## PROBLEM DESCRIPTION
Within the records below, filter for lines carrying the word "dine" and copy them.

## PROVIDED DATA

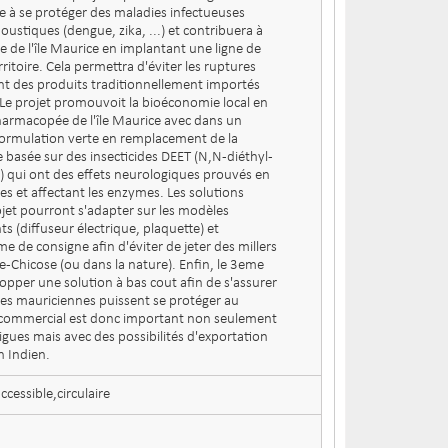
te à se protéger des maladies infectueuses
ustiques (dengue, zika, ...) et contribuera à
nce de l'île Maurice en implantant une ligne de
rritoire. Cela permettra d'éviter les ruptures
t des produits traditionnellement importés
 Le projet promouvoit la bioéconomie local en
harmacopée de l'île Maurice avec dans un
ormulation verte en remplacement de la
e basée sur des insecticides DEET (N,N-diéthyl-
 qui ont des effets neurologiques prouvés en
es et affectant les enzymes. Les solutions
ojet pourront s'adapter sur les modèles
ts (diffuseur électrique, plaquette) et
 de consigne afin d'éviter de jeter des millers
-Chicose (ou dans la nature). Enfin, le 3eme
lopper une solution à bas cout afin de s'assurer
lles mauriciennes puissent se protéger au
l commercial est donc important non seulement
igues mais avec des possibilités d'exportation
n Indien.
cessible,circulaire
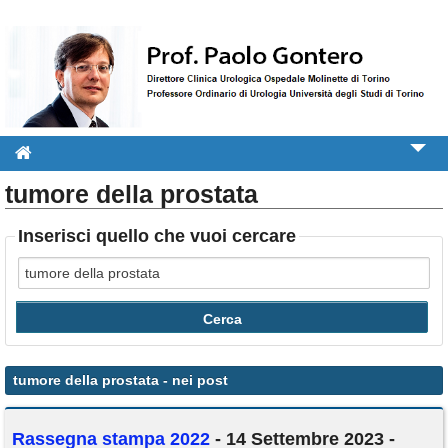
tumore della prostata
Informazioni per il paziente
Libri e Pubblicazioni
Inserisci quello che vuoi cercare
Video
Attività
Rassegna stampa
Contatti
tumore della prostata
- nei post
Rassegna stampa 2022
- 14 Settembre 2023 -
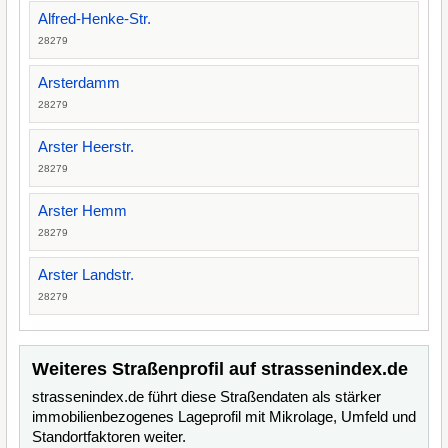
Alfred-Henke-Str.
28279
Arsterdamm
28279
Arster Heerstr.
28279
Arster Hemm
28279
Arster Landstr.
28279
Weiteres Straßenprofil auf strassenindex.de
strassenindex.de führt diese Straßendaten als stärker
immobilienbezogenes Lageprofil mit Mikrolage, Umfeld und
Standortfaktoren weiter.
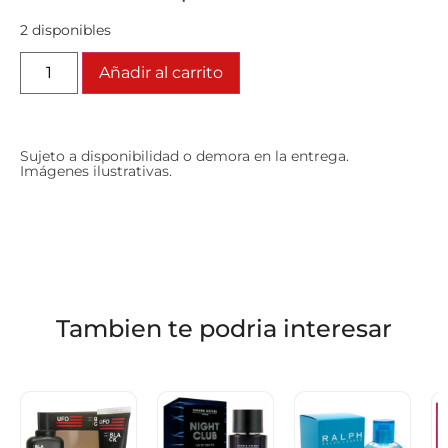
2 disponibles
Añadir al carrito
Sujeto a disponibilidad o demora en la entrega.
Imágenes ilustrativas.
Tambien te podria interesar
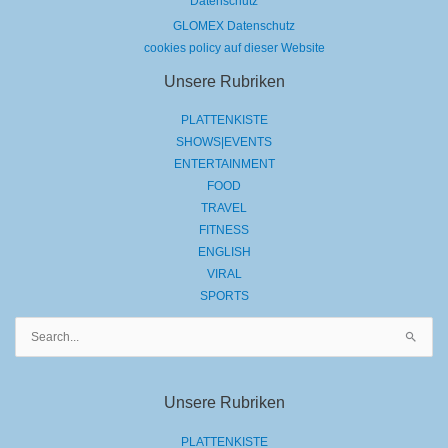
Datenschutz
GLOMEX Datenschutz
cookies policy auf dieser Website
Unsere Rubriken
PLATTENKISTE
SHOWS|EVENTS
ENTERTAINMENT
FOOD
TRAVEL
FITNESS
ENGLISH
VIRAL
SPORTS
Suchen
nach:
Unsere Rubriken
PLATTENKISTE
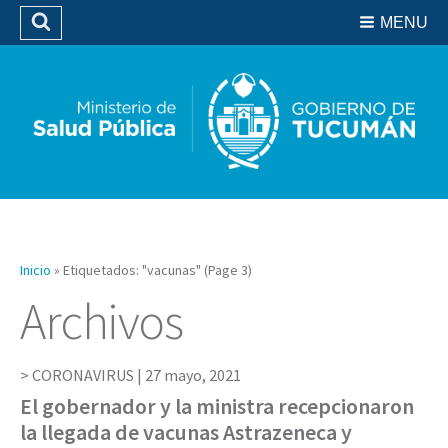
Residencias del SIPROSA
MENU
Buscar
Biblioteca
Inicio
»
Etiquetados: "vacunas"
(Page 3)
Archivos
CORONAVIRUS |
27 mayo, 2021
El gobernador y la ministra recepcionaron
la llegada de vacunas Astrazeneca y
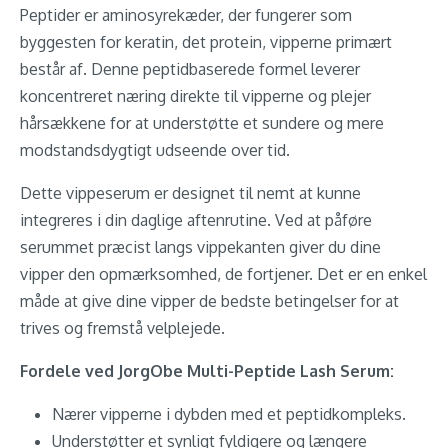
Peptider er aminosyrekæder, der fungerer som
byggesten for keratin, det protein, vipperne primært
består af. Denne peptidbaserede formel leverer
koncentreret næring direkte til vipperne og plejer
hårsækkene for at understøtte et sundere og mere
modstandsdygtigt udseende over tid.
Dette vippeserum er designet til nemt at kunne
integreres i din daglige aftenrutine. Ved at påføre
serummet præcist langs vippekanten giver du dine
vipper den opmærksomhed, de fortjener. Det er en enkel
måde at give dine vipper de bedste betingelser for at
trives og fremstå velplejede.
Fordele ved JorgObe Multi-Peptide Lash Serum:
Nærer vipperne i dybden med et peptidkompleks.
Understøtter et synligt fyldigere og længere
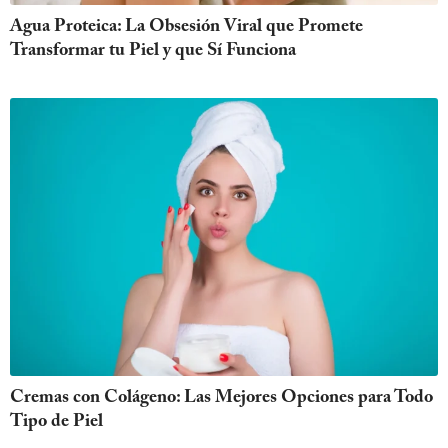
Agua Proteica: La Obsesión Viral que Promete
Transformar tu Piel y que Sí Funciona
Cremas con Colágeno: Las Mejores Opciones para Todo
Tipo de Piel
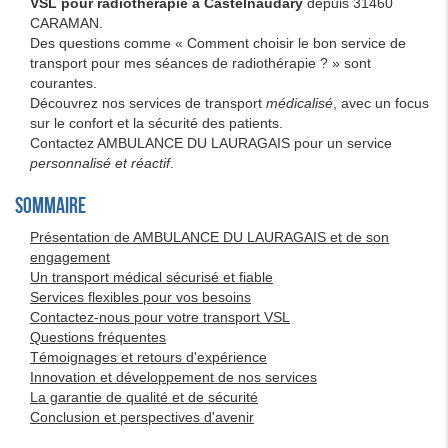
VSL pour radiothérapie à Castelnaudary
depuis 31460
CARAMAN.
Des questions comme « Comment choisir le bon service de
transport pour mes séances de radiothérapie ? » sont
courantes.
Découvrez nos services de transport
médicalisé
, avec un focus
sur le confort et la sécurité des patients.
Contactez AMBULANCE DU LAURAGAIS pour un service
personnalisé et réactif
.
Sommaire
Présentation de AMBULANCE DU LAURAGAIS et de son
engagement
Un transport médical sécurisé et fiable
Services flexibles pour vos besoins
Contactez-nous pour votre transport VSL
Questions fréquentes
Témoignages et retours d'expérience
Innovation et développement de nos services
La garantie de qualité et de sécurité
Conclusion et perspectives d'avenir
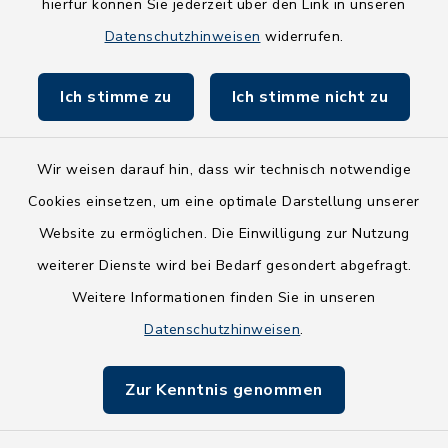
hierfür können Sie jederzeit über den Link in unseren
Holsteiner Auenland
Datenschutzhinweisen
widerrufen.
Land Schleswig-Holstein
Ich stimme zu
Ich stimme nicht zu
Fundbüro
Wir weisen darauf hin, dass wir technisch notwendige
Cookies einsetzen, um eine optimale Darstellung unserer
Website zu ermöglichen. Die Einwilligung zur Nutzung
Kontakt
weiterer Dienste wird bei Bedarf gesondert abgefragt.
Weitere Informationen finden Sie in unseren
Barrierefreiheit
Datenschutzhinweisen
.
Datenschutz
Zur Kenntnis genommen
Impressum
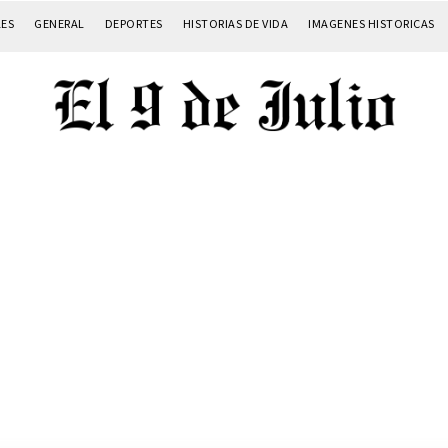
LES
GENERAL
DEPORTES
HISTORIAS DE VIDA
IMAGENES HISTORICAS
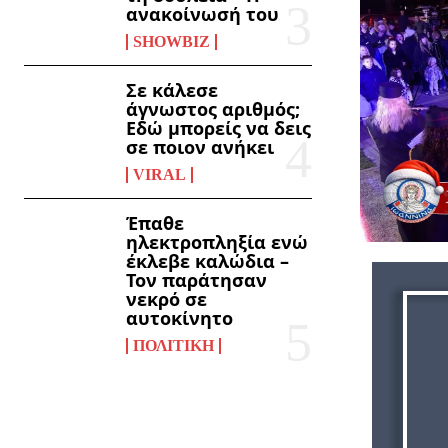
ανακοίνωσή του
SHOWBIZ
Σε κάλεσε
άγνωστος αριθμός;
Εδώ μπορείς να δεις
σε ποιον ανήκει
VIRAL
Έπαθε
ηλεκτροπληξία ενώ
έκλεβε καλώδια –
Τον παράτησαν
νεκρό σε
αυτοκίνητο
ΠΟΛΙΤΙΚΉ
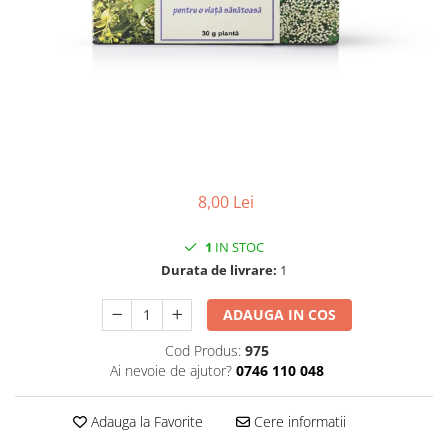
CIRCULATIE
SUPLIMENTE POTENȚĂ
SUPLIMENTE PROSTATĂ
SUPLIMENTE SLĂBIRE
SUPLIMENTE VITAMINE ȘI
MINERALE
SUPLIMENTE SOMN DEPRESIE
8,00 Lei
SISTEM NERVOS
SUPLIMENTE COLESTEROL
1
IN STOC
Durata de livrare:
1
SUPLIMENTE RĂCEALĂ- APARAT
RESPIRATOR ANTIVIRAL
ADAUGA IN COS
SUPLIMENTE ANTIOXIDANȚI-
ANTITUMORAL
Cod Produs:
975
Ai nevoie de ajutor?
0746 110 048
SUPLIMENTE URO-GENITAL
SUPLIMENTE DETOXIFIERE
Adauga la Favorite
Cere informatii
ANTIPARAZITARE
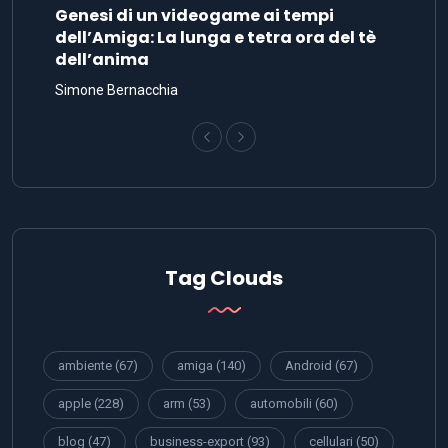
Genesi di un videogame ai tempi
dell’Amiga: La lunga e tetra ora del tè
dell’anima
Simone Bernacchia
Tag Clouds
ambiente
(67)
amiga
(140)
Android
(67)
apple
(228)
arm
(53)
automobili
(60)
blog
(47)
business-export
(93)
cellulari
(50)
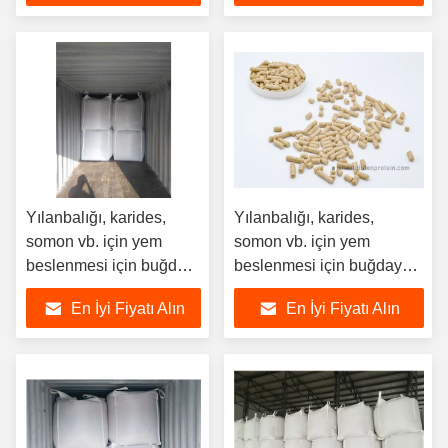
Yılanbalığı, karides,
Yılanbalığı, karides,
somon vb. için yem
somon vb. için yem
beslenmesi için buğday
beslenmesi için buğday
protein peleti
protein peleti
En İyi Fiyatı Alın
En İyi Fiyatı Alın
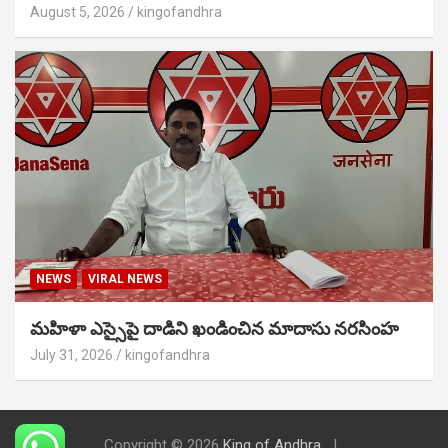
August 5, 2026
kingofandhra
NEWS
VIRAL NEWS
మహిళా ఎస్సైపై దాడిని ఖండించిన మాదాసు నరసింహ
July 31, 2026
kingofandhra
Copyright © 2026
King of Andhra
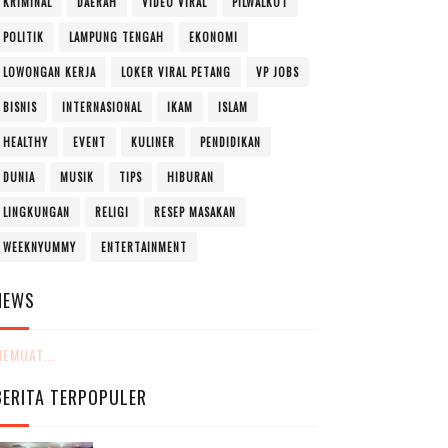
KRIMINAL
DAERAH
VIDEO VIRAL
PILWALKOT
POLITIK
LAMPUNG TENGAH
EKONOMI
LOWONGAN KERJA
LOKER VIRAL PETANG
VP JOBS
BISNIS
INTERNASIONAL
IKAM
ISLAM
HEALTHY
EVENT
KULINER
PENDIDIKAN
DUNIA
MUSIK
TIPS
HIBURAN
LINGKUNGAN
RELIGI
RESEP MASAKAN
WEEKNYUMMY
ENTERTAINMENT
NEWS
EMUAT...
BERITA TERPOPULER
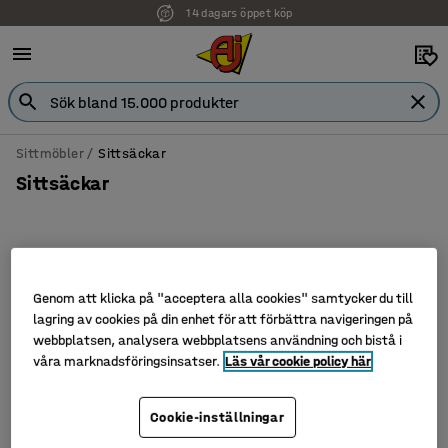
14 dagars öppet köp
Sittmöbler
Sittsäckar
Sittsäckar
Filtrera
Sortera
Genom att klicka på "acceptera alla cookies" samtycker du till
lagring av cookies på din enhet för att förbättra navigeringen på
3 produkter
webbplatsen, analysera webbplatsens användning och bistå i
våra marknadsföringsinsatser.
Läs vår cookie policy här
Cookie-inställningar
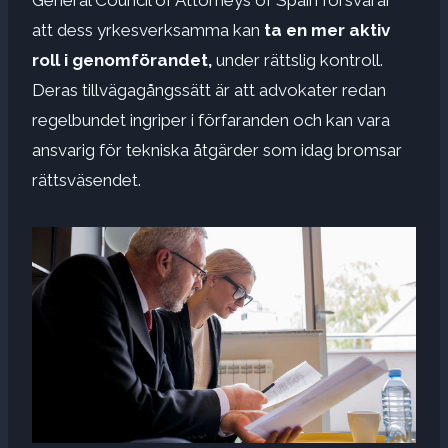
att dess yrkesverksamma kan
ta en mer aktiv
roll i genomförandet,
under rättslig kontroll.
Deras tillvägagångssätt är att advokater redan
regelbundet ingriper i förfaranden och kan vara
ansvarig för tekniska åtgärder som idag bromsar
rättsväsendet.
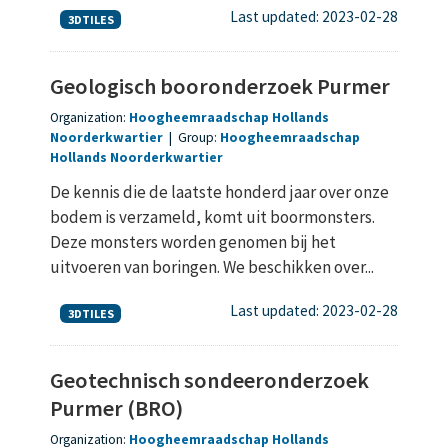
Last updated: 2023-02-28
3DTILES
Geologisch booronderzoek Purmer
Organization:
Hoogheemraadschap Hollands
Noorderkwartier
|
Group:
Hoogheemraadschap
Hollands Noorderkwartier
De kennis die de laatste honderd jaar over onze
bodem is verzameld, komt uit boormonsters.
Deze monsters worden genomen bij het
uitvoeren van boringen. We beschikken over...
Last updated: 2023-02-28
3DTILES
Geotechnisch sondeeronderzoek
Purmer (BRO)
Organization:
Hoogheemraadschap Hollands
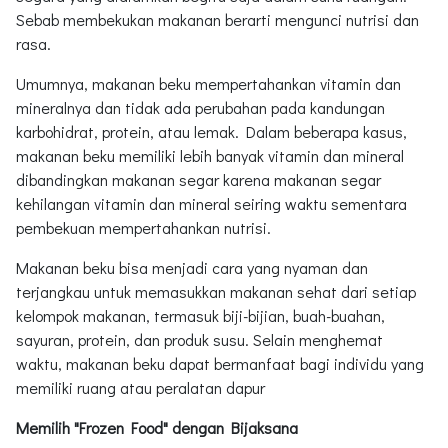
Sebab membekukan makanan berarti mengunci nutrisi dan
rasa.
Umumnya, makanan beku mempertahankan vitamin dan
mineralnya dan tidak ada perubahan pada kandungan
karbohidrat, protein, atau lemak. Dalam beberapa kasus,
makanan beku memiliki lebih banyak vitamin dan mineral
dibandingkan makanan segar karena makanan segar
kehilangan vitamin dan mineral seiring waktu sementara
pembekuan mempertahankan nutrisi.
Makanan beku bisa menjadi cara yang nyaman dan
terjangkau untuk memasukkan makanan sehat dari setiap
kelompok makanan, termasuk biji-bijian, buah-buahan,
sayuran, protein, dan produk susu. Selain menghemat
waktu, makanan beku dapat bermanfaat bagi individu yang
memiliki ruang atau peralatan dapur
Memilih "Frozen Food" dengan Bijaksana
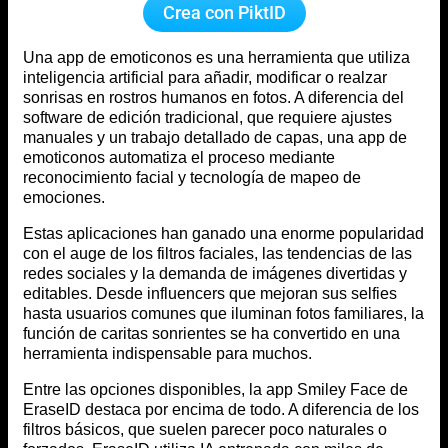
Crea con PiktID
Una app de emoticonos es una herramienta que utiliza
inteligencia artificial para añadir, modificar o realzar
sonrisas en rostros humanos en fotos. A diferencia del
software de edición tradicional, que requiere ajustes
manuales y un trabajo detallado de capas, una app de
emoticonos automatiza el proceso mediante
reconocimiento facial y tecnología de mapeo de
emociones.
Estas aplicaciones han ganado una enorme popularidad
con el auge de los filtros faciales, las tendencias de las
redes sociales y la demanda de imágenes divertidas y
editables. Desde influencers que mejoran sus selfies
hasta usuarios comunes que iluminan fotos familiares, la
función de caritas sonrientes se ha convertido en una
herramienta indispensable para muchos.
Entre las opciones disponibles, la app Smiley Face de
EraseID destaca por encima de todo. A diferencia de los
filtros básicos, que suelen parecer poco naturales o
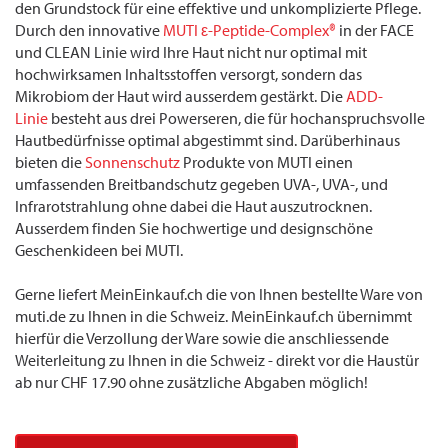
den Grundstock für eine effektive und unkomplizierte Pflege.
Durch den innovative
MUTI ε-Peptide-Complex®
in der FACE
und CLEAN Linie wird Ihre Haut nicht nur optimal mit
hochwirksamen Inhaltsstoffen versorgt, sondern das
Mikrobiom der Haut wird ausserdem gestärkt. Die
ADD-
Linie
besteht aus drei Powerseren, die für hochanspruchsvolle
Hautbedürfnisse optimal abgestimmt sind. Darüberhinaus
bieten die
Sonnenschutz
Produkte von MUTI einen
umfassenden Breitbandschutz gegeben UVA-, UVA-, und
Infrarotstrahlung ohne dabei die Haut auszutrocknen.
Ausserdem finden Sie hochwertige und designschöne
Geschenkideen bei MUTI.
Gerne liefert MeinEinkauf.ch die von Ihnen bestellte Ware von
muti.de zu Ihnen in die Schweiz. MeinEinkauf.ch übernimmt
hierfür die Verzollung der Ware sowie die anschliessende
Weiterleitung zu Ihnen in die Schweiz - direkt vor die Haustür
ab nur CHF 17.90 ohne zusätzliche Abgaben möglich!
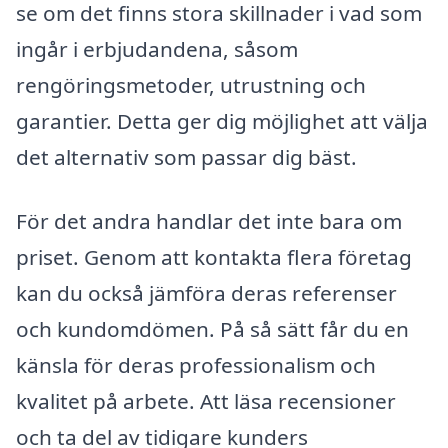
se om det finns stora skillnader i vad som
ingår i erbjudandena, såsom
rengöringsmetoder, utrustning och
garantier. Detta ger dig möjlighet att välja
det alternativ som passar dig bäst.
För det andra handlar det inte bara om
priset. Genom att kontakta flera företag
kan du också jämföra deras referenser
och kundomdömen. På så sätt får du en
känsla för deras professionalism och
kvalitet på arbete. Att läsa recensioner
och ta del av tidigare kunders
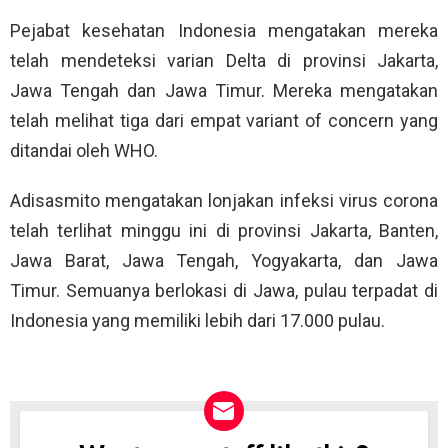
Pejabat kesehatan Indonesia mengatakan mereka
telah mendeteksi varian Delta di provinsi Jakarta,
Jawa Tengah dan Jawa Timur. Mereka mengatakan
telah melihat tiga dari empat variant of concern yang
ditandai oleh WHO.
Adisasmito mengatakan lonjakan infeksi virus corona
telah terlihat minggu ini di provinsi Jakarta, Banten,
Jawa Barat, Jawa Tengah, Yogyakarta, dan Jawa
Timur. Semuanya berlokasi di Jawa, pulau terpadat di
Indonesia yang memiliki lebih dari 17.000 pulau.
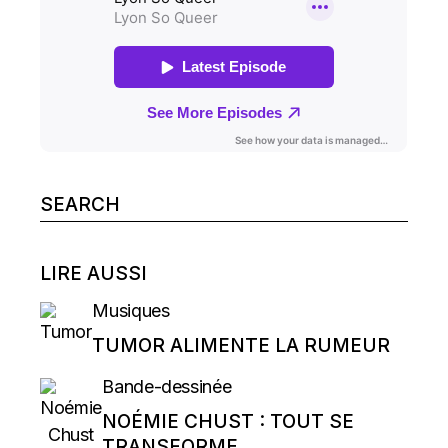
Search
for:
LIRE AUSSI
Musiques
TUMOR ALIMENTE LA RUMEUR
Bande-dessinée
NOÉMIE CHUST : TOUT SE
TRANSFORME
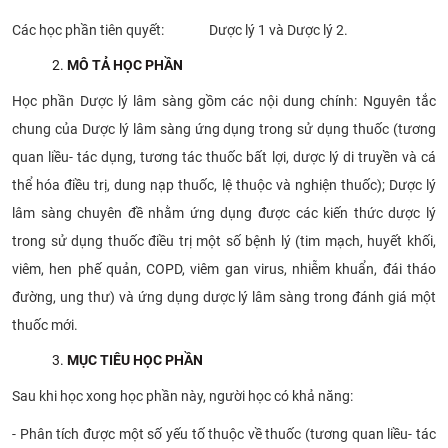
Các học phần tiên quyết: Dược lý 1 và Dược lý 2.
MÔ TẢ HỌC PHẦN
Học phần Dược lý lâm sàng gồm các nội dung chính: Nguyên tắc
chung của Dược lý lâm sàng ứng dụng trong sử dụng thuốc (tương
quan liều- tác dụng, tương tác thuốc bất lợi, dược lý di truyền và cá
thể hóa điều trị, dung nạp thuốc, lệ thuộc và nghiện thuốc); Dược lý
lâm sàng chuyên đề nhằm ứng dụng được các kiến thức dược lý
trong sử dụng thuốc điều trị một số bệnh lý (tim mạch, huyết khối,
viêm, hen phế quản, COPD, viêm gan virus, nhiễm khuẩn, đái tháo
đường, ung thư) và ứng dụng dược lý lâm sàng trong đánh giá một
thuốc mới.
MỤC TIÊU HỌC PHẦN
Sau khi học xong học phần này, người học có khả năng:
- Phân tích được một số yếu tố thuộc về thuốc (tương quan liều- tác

## SOLUTION TO THIS PROBLEM
serummet præcist langs vippekanten giver du dine
måde at give dine vipper de bedste betingelser for at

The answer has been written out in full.